Compressing a Buffer Using nvCOMPDx#

In this introduction, we will use the nvCOMPDx library to compress a buffer using the LZ4 algorithm. Throughout this guide, we’ll use the terms device and GPU interchangeably to refer to an NVIDIA GPU.

The provided code snippets are simplified excerpts of the Introduction Example. Refer to the Examples section for further nvCOMPDx samples.

Note

The example presented here is deliberately simple to demonstrate the basic usage of nvCOMPDx and is not optimized for performance. For performance optimization, see the Achieving High Performance page.

Defining a Function Descriptor#

NVIDIA MathDx libraries follow the convention of using a list of operators to create a complete description of the problem to solve. Therefore, the first step is to define a function descriptor by adding together nvCOMPDx operators that capture the properties of the function. The correctness of this description is evaluated at compile time.

A well-defined nvCOMPDx routine description must include the following components:

Algorithm “direction”, i.e., whether we are compressing or decompressing.
A selected compression or decompression algorithm.
The natural data type of the uncompressed data.
For compression: Maximum uncompressed chunk size.

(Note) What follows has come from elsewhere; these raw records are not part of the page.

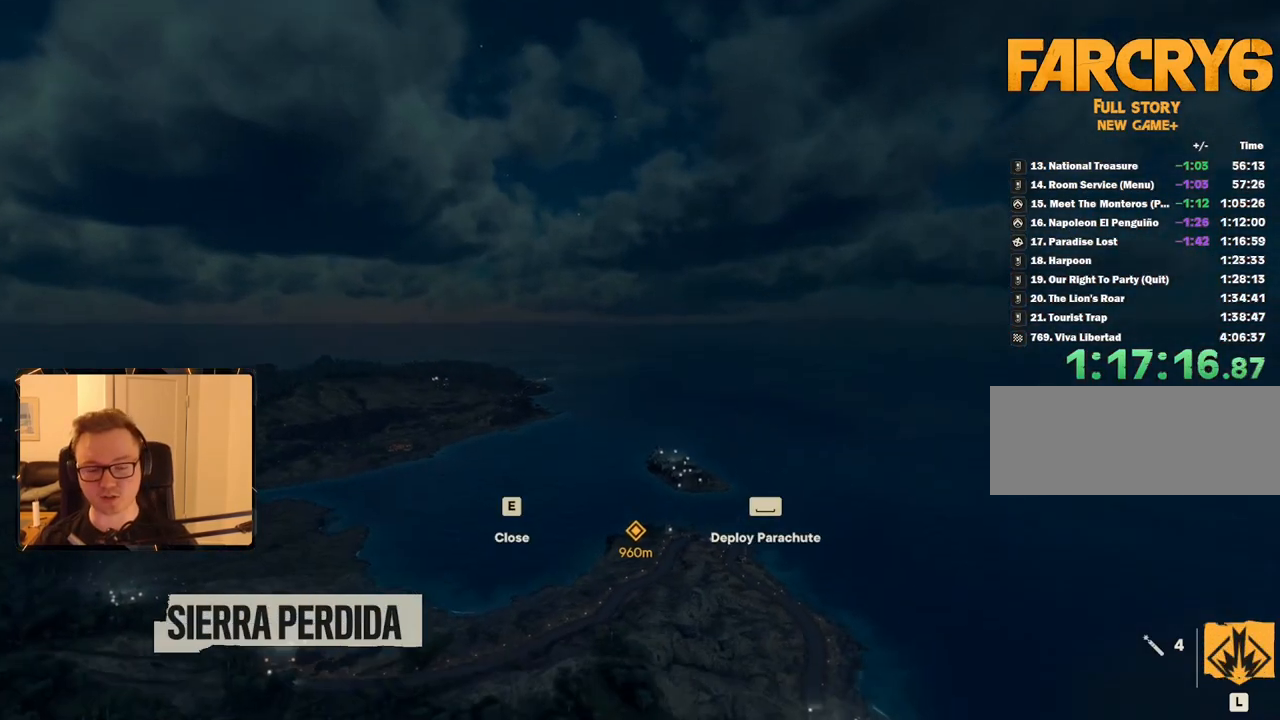
{"keys": ["w"], "mouse": [], "events": []}
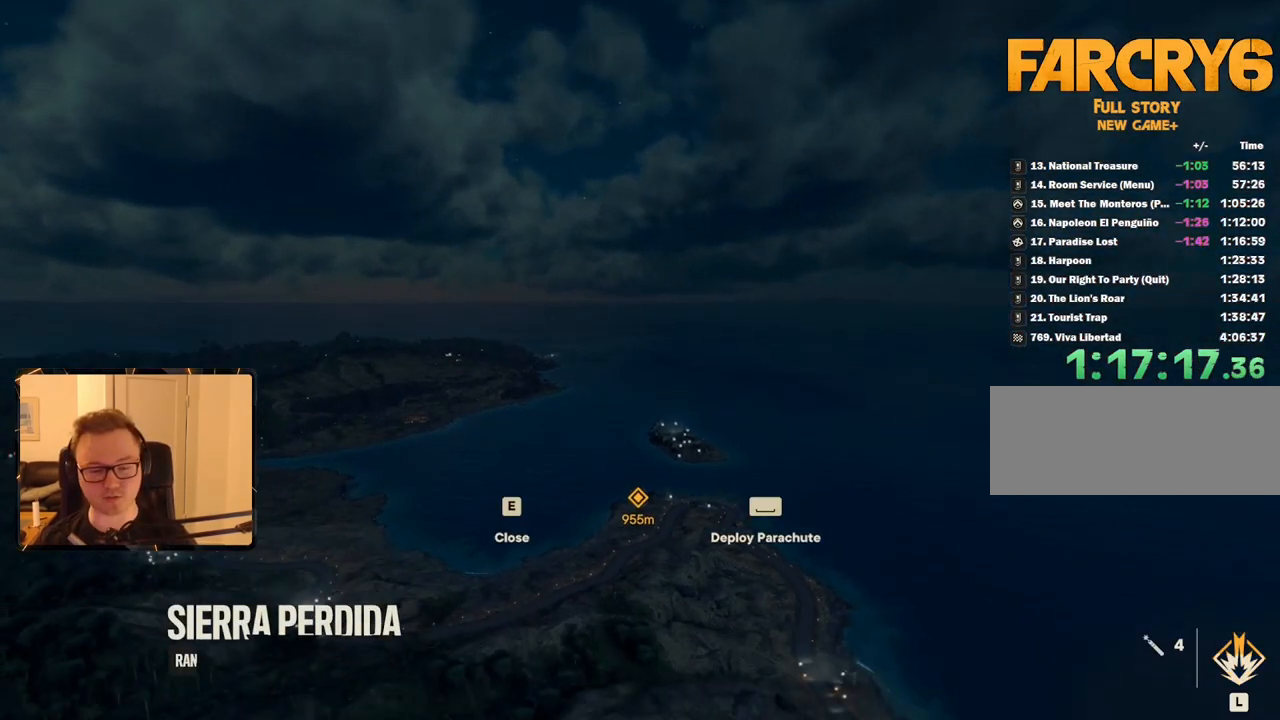
{"keys": ["w"], "mouse": [], "events": []}
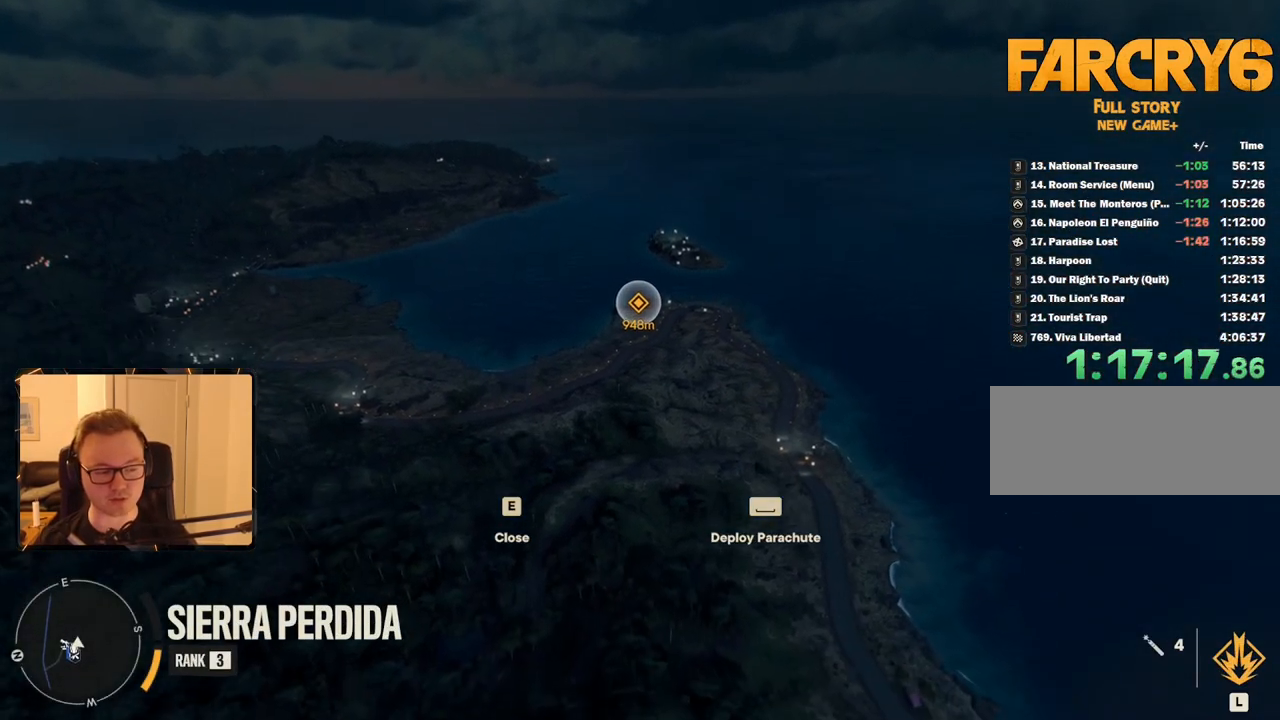
{"keys": ["w"], "mouse": [], "events": []}
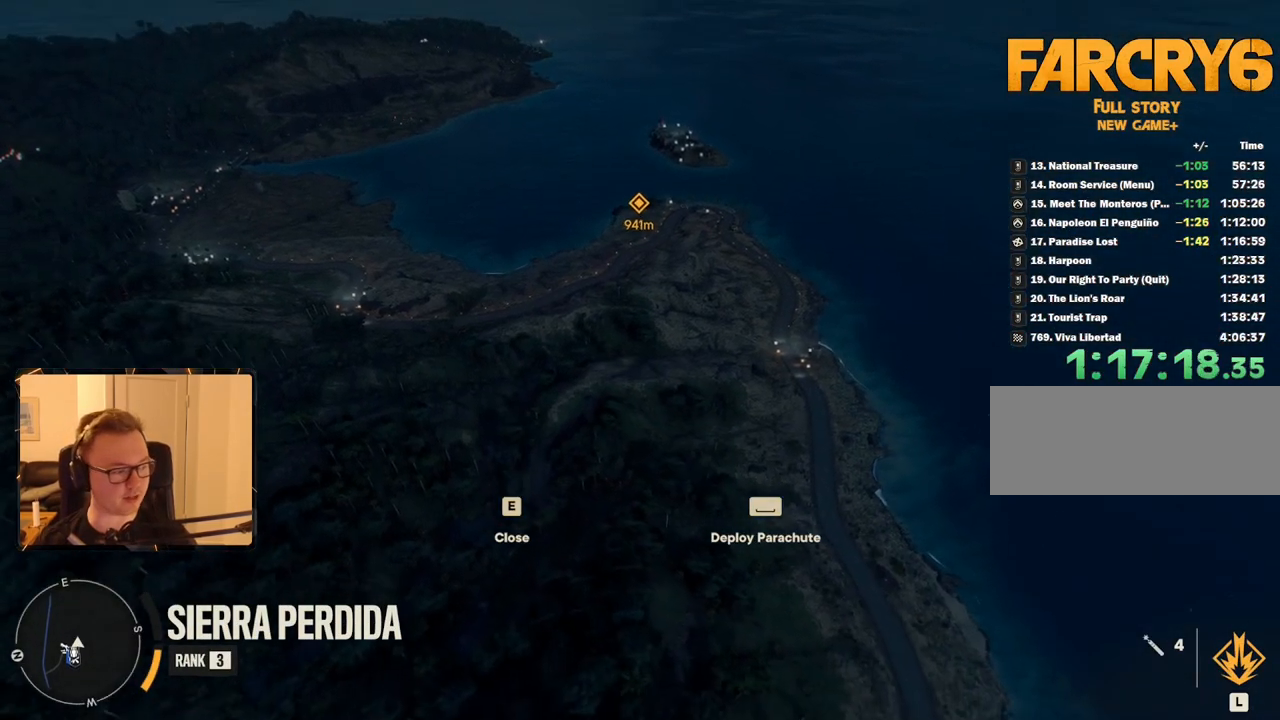
{"keys": ["w"], "mouse": [], "events": []}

To get a descriptor for an LZ4 compression routine operating on 8-bit data with a maximum uncompressed chunk size of 64KiB, we write the following lines:

#include <nvcompdx.hpp>

using namespace nvcompdx;

using COMP = decltype(Algorithm<algorithm::lz4>() +
                      DataType<datatype::uint8>() +
                      Direction<direction::compress>() +
                      MaxUncompChunkSize<65536>());

In order to encode the operation properties, nvCOMPDx provides operators Algorithm, DataType, Direction, and MaxUncompChunkSize, which can be combined using ordinary addition (+).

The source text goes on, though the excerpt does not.